En ce qui concerne le Maroc, le Roi Mohammed VI a donné ses instructions pour assurer le retour des citoyens marocains du Soudan. C’est ainsi que l’ambassade du Maroc à Khartoum a organisé un convoi terrestre au profit de 200 personnes à destination de Port-Soudan sur la mer Rouge, et un pont aérien est en cours d’organisation en coordination avec Royal Air Maroc. L’Organisation mondiale de la santé (OMS) a annoncé la mort de 420 personnes, ainsi que 3.700 blessés et des milliers de réfugiés à l’intérieur du pays et dans les pays voisins. En conclusion, on ne peut que déplorer la situation actuelle catastrophique du Soudan sur le plan humanitaire et politique. La cause principale de ces événements est l’accaparement du pouvoir par les militaires dès l’indépendance du pays en 1956. Les différents dictateurs qui se sont succédé au Soudan n’ont pas développé le pays, pourtant riche en ressources naturelles, et n’ont pas promu l’éducation du peuple soudanais. C’est ainsi qu’il est estimé que 20 millions de Soudanais vivent dans l’ignorance et sous le seuil de pauvreté. Les deux généraux rivaux n’ont pas respecté le serment de servir le pays dans la paix et la stabilité.

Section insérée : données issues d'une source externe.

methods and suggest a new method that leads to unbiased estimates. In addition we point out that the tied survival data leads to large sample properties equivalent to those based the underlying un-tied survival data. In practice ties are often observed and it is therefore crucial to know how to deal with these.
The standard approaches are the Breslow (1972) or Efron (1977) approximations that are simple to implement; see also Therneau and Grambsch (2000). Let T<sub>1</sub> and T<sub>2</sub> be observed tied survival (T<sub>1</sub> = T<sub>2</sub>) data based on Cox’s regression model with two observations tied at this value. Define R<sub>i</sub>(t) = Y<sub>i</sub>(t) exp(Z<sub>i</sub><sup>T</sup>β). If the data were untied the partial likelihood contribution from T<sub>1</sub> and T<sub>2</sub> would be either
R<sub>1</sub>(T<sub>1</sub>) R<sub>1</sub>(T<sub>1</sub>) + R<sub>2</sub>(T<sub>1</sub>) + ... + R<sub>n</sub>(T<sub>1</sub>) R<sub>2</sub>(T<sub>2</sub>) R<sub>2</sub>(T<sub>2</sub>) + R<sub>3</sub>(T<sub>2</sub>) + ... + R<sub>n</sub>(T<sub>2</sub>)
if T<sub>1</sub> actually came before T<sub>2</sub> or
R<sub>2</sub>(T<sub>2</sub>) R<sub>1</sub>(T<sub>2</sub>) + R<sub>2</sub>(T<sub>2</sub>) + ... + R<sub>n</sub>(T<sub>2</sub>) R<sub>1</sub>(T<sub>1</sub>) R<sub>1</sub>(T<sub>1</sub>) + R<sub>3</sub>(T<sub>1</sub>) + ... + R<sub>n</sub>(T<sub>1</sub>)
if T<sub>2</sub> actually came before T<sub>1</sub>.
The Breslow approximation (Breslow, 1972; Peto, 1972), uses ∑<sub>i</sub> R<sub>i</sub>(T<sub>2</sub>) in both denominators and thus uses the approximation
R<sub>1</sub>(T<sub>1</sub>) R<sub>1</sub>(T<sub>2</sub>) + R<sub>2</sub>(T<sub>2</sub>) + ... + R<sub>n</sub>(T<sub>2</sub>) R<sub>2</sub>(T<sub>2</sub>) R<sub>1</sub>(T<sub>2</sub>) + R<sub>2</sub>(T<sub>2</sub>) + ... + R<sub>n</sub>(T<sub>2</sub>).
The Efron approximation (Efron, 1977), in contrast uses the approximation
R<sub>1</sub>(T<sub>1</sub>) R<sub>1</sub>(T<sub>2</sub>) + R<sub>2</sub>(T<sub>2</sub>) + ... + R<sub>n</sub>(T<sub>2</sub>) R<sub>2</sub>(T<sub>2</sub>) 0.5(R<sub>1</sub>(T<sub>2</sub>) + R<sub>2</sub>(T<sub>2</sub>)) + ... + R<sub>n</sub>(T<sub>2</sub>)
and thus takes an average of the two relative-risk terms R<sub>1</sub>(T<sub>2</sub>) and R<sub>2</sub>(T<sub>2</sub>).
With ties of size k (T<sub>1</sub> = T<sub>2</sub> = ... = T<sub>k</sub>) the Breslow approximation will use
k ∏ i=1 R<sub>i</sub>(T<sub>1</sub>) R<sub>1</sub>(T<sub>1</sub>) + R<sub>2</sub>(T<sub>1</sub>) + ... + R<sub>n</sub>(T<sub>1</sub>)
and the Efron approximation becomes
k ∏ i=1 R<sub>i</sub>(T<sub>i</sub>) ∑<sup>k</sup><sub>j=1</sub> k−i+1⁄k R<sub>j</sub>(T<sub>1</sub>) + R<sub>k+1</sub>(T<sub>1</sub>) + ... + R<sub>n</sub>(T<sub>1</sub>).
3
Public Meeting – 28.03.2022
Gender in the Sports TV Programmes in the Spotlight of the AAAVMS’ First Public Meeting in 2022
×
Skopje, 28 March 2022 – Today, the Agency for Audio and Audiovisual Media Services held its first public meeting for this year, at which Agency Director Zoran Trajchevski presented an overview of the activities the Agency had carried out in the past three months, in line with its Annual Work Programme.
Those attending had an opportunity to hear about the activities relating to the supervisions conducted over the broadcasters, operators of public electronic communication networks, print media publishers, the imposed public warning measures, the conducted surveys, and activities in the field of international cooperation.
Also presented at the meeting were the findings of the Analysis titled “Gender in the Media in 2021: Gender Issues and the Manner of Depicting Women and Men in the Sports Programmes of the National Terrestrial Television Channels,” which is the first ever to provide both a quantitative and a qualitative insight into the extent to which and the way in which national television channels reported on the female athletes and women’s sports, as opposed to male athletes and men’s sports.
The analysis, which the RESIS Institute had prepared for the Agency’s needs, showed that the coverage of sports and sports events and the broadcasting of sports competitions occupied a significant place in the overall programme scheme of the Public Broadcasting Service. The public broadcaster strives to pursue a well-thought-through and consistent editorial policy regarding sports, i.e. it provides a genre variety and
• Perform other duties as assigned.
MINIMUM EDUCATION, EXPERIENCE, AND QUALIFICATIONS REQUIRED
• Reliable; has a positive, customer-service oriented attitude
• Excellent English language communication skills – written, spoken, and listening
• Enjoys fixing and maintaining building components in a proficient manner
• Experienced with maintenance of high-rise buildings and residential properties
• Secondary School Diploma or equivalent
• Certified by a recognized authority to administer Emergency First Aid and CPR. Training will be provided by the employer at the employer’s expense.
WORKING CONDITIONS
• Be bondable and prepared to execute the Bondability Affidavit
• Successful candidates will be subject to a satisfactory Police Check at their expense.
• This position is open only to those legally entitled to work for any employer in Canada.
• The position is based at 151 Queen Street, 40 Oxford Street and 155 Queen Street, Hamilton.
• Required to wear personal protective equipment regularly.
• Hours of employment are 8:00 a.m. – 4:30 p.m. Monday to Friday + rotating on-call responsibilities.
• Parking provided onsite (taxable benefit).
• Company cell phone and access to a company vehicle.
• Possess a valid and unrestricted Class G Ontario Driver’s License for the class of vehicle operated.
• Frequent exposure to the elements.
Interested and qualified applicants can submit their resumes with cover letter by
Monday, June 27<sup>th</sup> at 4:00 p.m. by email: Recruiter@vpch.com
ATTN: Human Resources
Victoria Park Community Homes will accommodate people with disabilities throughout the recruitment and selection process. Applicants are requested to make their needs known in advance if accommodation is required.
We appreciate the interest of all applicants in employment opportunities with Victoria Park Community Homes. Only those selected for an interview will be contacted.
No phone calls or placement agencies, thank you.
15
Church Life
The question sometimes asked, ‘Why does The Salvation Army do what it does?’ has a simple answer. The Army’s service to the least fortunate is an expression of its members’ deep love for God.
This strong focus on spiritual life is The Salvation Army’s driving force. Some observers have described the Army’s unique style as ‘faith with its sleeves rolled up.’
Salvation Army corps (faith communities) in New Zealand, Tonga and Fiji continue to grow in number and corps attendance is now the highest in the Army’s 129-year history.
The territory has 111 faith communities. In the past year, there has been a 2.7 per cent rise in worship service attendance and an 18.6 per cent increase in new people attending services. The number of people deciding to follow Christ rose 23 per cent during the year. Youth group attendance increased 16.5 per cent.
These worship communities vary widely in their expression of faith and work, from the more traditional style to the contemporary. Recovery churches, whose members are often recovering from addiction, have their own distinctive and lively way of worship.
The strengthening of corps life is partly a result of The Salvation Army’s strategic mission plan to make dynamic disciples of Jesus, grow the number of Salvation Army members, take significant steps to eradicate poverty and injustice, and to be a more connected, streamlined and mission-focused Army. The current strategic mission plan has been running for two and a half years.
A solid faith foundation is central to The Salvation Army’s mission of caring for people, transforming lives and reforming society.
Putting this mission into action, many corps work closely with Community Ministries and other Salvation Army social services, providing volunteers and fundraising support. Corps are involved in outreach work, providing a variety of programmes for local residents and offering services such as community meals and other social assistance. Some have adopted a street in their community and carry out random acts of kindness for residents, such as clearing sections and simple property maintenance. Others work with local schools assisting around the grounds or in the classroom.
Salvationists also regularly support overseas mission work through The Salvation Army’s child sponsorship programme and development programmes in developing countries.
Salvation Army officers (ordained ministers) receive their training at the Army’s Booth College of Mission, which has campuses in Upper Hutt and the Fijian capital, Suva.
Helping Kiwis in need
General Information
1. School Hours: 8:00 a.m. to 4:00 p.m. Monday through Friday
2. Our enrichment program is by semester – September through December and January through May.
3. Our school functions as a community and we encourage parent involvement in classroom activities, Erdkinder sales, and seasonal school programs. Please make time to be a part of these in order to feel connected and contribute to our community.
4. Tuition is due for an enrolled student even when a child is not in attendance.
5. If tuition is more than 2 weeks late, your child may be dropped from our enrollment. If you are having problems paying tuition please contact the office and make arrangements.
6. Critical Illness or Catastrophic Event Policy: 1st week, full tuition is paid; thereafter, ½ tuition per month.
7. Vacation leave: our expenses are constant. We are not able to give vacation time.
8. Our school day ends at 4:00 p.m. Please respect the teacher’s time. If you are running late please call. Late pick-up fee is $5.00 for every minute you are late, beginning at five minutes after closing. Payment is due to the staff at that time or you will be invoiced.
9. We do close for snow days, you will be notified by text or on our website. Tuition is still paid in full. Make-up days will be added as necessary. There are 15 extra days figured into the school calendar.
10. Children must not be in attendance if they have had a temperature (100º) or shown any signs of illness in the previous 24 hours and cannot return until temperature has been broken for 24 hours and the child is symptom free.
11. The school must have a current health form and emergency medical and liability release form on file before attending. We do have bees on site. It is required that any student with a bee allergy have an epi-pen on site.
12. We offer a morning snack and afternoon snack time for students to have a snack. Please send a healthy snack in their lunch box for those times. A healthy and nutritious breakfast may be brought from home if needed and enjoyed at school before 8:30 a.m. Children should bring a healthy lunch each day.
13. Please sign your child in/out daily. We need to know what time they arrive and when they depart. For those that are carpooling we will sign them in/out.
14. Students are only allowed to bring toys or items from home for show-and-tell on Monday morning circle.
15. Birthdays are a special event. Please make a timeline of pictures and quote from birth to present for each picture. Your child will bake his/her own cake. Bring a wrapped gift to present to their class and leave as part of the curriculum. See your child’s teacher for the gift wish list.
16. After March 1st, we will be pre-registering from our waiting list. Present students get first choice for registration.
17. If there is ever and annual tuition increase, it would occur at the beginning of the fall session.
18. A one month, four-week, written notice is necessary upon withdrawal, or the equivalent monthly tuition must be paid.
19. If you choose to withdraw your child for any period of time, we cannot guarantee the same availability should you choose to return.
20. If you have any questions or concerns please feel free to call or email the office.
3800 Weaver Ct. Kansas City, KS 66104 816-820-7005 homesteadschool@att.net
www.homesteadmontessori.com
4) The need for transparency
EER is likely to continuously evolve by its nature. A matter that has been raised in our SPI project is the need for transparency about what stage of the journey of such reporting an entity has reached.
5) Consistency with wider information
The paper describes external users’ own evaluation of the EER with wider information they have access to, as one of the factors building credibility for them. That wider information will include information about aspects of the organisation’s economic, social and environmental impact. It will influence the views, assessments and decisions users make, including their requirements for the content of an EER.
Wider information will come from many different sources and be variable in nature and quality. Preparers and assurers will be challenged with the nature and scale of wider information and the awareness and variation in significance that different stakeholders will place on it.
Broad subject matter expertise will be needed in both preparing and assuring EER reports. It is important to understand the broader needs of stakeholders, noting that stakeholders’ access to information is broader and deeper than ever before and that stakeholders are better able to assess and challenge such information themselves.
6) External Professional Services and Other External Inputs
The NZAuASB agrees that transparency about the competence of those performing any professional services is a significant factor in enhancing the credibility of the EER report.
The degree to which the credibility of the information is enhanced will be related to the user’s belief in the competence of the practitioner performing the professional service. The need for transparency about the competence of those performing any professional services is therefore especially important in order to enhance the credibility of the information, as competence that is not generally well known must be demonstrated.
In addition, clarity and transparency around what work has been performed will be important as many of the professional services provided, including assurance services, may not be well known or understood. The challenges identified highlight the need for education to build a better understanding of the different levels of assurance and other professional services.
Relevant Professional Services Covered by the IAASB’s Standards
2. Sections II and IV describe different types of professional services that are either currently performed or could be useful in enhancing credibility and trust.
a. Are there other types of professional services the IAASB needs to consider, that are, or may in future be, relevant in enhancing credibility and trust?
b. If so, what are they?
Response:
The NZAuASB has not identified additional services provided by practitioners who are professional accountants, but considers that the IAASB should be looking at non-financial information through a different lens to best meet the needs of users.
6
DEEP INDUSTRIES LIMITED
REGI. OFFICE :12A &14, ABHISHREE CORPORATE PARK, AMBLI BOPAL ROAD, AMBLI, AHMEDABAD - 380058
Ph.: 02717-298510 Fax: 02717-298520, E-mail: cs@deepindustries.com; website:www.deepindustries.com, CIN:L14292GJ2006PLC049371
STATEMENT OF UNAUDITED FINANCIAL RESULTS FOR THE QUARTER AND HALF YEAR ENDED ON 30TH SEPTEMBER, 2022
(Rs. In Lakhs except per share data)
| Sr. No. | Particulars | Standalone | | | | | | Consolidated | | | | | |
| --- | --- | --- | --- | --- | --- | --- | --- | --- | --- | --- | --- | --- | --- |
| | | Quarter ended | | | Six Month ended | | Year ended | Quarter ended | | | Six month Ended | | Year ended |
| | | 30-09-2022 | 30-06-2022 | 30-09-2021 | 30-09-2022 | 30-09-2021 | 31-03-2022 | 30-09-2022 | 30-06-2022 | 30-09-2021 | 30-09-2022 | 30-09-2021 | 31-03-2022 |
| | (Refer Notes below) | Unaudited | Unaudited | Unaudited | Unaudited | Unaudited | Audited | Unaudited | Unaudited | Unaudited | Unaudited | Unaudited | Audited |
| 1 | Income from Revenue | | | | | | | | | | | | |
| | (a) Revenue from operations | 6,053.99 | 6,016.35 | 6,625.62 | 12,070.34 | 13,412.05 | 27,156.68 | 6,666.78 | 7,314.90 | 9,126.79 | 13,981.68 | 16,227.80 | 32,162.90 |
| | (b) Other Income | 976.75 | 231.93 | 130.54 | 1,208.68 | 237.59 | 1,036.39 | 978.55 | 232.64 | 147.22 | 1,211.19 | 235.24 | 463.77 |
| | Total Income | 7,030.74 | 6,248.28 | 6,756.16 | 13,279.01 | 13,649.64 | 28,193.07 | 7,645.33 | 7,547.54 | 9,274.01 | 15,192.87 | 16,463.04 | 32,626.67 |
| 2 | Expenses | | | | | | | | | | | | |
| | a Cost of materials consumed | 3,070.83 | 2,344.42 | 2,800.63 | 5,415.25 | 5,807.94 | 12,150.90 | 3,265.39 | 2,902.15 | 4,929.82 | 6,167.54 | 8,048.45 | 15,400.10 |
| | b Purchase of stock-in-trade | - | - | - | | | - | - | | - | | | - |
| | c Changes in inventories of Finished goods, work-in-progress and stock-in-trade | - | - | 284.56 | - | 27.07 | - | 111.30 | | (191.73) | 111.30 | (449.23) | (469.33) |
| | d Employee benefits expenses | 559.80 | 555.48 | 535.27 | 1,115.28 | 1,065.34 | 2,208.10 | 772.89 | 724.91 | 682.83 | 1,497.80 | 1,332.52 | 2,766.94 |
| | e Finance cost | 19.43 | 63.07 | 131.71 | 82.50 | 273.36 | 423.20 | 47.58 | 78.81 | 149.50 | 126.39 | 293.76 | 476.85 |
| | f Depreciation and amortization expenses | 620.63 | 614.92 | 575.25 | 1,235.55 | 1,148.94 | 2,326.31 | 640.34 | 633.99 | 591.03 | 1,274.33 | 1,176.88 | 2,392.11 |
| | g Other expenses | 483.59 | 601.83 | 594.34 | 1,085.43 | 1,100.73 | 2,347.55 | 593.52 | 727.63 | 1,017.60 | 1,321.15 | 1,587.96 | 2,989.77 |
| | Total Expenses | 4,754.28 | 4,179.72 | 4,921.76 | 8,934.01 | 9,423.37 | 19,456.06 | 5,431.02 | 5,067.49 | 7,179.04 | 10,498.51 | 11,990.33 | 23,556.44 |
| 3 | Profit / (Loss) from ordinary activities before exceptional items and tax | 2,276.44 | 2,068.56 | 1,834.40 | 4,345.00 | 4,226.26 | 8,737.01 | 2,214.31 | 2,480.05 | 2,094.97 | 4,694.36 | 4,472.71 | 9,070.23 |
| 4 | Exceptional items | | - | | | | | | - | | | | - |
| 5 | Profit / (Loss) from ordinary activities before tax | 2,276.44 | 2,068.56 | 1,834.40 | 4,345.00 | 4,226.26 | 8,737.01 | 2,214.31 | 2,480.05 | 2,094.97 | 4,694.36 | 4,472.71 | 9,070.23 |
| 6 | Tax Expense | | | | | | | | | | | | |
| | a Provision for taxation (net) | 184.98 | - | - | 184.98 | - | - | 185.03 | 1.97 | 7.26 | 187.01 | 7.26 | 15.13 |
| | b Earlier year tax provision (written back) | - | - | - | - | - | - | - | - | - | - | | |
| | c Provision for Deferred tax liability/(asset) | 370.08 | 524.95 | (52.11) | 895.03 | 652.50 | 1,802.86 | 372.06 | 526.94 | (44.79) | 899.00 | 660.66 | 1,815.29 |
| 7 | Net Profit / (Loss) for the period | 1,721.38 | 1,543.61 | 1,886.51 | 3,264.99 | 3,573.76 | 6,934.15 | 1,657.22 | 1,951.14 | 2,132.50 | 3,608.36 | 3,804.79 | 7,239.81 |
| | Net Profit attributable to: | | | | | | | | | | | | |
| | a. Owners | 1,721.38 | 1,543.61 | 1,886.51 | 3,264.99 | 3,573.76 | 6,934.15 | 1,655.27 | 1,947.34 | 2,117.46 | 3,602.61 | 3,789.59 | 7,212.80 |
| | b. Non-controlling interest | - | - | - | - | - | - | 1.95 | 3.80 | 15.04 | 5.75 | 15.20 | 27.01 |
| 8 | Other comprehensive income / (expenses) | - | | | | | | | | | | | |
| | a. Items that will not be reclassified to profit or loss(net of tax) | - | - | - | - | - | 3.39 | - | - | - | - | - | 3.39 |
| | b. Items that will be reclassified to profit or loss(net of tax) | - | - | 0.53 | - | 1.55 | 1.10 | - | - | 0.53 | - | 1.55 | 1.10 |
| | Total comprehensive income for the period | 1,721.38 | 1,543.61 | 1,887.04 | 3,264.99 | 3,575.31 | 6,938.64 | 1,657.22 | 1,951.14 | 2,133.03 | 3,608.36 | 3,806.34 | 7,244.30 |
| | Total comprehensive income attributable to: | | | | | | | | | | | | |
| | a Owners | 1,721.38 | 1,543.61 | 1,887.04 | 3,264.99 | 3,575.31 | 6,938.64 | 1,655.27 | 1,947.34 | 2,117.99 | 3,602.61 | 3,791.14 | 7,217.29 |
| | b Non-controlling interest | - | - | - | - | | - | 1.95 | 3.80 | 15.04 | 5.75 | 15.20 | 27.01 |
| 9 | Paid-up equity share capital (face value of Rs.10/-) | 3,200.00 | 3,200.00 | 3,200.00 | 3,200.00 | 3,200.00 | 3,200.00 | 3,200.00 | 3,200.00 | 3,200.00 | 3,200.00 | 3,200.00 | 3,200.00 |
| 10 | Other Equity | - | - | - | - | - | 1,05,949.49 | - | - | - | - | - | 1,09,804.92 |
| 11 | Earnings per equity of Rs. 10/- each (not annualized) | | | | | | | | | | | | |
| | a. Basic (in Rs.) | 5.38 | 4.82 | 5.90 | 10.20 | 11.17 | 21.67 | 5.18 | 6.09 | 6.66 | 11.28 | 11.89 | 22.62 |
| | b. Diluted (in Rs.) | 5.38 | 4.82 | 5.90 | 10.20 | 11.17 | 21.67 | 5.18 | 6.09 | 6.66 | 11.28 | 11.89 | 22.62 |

Ils ont déclenché la guerre et provoqué des pertes humaines et matérielles considérables juste pour que l’un deux reste au pouvoir.
D’ailleurs, pour le moment, aucune issue au conflit n’est possible. Il faut aussi craindre les interventions étrangères dans la mesure où le général Al Burhan est soutenu par l’Égypte et l’Arabie Saoudite, alors que le général Daglo a pour appui l’Éthiopie, la Libye (Khalifa Haftar) et les Émirats Arabes Unis. Quant aux grandes puissances, elles n’ont pas indiqué formellement leur favori, mais toute laisse à penser que l’Occident serait plutôt favorable au général Al Burhan, alors que la Chine et la Russie seraient pour Daglo. Plus globalement, la leçon à tirer de ces événements est que les militaires «doivent rester dans leur caserne» et ne pas s’occuper de politique. Pour éviter toute tentative de prise du pouvoir par les militaires, il faut l’instauration d’institutions politiques solides sur le plan législatif (Parlement) et sur le plan judiciaire (Cour constitutionnelle et Cour suprême) afin de décourager toute prise de pouvoir par la force.